» Supplied text:
- Born: Sassari
- Died: 1591
- Occupation(s): jurist, lawyer

= Pier Michele Giagaraccio =

Pier Michele Giagaraccio (Sassari, ... - 1590?) was a jurist, lawyer, and poet from Sardinia. He flourished in sixteenth century Sassari.

==Life==
Giagaraccio was born in Sardinia and studied law in Sassari, but lectured on civil institutions at the University of Pisa from 1565 to 1567. At a later point in life, he decided to return to the island, where he practiced law and taught jurisprudence for free in his hometown.

Giagaraccio was also interested in the humanities and became friends with the most famous Sardinian writers of his time. He died shortly after 1590. To commemorate him, Gerolamo Araolla wrote a sonnet in Italian, onor di Sassari e delizia dell'Arno (Honor of Sassari and delight of the Arno).

» Set exercise a: Write out the listing word for word, from its first line through the line containing "export const myFeature". Leave out the pictures.
The listing below isn't connected to the Giagaraccio biography.

» Records shown:

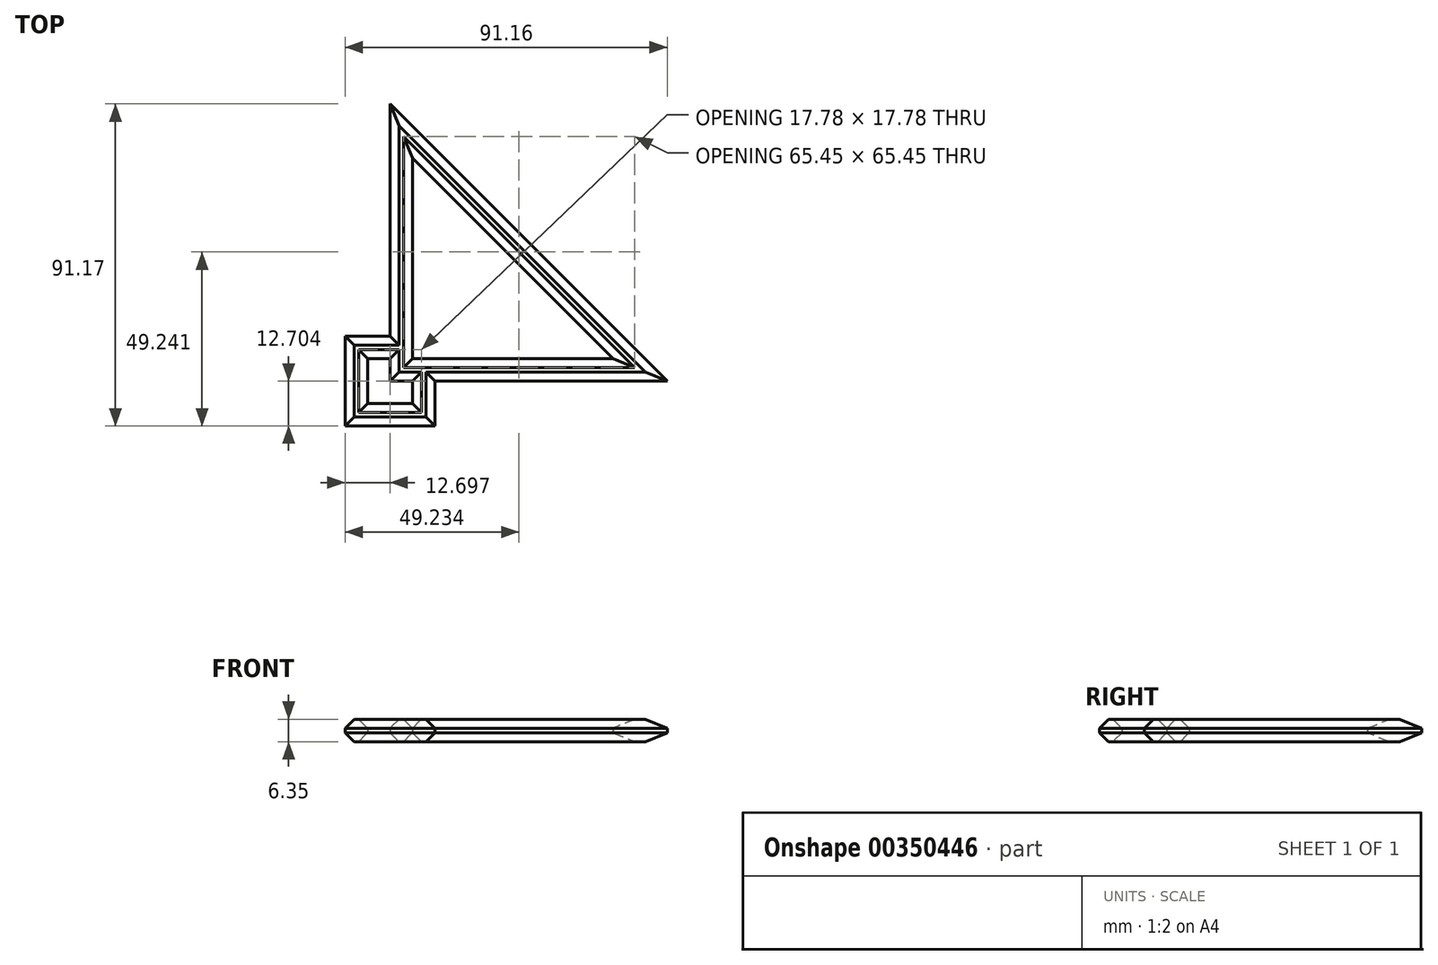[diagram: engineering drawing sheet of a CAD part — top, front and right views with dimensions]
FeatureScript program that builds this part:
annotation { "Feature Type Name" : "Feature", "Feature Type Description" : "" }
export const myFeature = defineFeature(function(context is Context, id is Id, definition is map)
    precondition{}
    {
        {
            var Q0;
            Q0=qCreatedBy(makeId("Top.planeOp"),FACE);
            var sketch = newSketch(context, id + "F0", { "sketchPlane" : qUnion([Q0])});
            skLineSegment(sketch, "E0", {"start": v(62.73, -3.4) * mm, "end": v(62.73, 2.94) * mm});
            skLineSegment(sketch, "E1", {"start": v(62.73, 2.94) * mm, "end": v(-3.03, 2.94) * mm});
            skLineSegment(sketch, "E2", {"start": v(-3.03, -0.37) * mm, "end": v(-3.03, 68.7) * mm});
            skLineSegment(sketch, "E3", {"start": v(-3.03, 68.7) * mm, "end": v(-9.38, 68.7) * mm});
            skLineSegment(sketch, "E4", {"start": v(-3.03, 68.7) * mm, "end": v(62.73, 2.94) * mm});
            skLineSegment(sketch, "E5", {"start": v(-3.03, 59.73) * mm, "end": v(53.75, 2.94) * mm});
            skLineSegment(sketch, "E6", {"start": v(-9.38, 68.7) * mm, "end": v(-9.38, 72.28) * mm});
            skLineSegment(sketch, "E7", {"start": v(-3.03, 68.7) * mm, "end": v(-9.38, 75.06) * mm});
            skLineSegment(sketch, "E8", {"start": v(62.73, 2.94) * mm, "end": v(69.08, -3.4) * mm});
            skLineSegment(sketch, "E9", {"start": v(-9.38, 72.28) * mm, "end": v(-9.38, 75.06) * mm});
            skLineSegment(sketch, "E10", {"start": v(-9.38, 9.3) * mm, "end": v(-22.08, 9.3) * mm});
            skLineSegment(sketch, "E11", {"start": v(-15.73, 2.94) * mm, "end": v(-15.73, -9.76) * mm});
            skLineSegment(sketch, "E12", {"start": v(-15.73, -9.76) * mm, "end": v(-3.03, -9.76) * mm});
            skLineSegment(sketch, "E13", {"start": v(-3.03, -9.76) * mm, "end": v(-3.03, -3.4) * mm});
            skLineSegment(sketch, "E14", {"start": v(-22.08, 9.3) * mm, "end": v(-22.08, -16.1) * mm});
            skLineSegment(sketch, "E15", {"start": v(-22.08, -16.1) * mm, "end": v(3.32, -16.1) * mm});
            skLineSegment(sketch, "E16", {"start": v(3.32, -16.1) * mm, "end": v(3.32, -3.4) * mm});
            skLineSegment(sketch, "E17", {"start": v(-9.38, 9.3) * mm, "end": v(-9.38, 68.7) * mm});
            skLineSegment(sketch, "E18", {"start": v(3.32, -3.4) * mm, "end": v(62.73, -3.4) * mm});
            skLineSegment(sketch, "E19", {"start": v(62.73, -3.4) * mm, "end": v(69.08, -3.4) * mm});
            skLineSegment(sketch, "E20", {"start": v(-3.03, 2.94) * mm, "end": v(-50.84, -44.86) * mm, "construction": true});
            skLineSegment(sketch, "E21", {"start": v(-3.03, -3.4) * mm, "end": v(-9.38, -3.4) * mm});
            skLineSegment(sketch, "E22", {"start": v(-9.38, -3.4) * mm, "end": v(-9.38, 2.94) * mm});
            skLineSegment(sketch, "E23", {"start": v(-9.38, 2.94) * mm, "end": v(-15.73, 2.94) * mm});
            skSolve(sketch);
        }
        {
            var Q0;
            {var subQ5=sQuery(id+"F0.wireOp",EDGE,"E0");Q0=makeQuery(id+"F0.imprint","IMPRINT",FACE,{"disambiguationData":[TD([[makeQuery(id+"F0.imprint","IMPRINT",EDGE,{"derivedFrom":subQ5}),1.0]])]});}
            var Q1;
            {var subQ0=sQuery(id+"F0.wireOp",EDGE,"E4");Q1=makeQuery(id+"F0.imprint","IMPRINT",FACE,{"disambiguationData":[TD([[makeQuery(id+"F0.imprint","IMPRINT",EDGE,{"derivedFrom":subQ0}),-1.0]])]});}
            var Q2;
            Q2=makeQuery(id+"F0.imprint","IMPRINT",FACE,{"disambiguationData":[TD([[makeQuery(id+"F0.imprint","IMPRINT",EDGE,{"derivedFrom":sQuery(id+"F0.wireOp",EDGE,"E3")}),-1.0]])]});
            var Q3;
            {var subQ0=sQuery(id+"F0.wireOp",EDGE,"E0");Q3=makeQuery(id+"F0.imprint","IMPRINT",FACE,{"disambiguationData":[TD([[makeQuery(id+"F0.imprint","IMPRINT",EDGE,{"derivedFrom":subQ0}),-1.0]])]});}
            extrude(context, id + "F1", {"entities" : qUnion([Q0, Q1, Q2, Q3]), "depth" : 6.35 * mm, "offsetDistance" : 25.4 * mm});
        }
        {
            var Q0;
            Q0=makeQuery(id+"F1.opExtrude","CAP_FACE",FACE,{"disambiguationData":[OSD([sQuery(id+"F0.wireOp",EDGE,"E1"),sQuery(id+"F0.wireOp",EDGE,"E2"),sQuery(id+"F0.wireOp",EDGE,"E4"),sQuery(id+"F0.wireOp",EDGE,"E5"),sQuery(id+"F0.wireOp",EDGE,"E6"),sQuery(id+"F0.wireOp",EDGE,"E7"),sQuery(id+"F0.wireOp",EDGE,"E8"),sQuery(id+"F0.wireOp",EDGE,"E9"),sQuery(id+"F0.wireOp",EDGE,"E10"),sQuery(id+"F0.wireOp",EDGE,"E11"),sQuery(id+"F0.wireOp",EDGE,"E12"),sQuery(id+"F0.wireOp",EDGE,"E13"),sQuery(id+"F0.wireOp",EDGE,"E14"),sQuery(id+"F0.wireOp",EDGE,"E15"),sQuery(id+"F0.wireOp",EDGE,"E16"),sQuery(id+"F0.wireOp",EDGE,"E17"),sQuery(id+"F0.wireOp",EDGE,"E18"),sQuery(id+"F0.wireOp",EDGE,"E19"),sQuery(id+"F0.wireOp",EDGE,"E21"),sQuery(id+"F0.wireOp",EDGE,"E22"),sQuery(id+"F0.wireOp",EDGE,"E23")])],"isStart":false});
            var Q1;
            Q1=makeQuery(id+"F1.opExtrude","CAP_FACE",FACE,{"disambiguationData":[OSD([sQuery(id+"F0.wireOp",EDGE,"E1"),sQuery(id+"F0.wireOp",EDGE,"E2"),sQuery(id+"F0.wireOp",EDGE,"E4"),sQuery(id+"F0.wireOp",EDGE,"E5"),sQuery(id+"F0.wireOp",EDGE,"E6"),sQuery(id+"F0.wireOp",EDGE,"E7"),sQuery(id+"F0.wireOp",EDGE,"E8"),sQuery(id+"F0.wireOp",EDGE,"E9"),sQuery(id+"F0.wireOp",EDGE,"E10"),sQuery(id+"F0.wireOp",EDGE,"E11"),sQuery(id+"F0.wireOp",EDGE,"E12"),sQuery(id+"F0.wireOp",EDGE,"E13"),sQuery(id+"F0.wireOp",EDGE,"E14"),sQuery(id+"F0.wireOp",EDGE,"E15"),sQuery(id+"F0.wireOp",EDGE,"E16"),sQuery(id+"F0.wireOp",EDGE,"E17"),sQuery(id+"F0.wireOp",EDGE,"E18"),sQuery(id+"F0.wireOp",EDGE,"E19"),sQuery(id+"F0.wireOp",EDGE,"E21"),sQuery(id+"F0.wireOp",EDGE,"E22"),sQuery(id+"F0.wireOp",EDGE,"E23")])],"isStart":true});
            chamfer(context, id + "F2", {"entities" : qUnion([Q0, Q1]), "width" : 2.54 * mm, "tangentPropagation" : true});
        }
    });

» Set exercise b: According to the Giagaraccio biography, where did he lecture on civil institutions from 1565 to 1567?

» Worked solution a:
[diagram: engineering drawing sheet of a CAD part — top, front and right views with dimensions]
FeatureScript program that builds this part:
annotation { "Feature Type Name" : "Feature", "Feature Type Description" : "" }
export const myFeature = defineFeature(function(context is Context, id is Id, definition is map)

» Worked solution b: At the University of Pisa.